Can you give me a reason we Christians need to practice and celebrate Christmas?


My answer is simple. The Bible doesn’t tell us to celebrate Christmas nor does it forbid us to celebrate Christmas. It is in short a matter of personal freedom. Christians should feel free to put up a Christmas tree and give gifts if they like and churches should feel free to sing carols, have Christmas parties, and sponsor various Christmas outreach events. But there is no command to do so. Christmas is truly a Romans 14 issue. Some celebrate it, some don’t. Let those who celebrate not look down on those who don’t. Likewise, let those who prefer not to celebrate Christmas look down on those who do. By the way, to say this is not to endorse every single Christmas tradition. I’m simply saying that it is good to remember that Christ was born so that we might be saved. How we do it and when we do it is not commanded and is, therefore, a matter of Christian freedom.




What happens when we die?


The Bible is very clear on the answer to this question. Jesus told the thief on the cross, “Today you will be with me in paradise” (Luke 23:43). Paul said to be absent from the body is to be present with the Lord (2 Corinthians 5:8). Paul said in Philippians 1:23, “I desire to depart and be with Christ.” Believers go to be “with the Lord” when they die. I have often told dying saints not to worry about it. “Before your loved ones can get to the phone to give me a call that you have died, you will already be in heaven.” We are either on earth in this life or we are in heaven with the Lord. Nothing in between.




Speaking in Tongues


If by “relevant” you mean, “Could this happen today?” my answer is yes, it could happen today. I don’t think an ironclad case can be made that tongues ceased in the first century. However, I see nothing in the New Testament about the gift of tongues as a mark of spiritual maturity or closeness to Christ. Even in the first century, this gift was not for all Christians. It also appears to have been actual foreign languages not known to the speakers but to the hearers (Acts 1:1-13). Paul also mentions it as a sign to unbelievers (1 Corinthians 14:20-22). On a few occasions, I have heard people utter unintelligible phrases that they called the “gift of tongues.” However none of what I have heard squares with what I read in the New Testament (just my personal judgment). I have no quarrel if someone says, “I have the gift of tongues.” But I do not agree with people who say, “I have the gift of tongues and you must agree that I have the gift of tongues.” I’m perfectly happy not to worry about what people do in their own private prayer times. But I do not think it is helpful for people who say they speak in tongues to evangelize for their views inside the local church. I have seen instances where that has been decidedly non-helpful. Speaking in tongues should not be made the mark of the Holy Spirit in the life of the believer or evidence that someone has a closer walk with God.

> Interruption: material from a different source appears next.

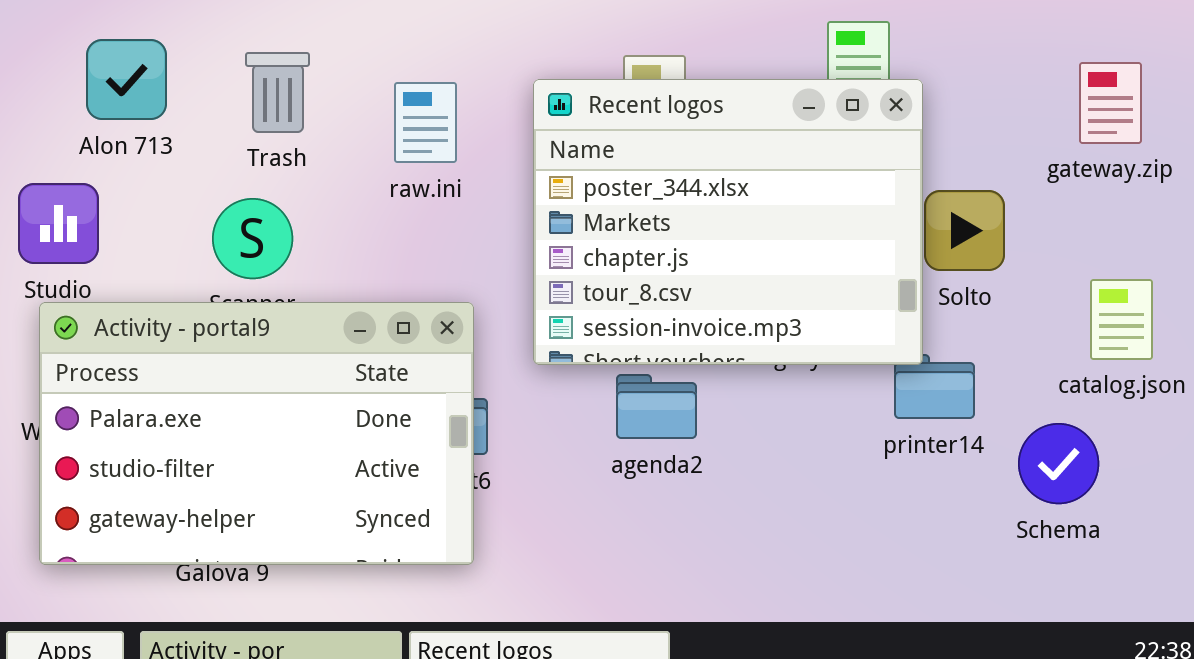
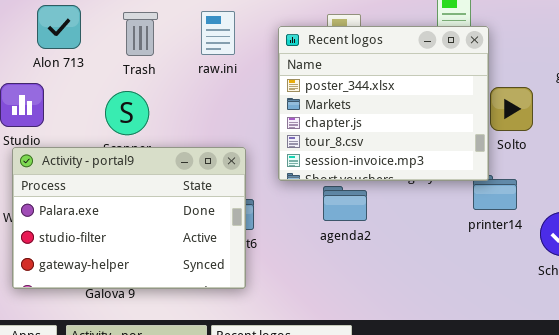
raw.ini: [394,82,457,163] -> [201,11,235,55], moved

Over the years, I have observed many wonderful, strong, godly, Spirit-filled believers who did not speak in tongues. That would encompass most of the people I have personally known. I have also known a few to whom those adjectives apply who said they speak in tongues in private. I have no issue with that as long as someone else does not make their personal experience the standard by which they judge others, e.g. “I speak in tongues and you need to also.” Count me out on that one.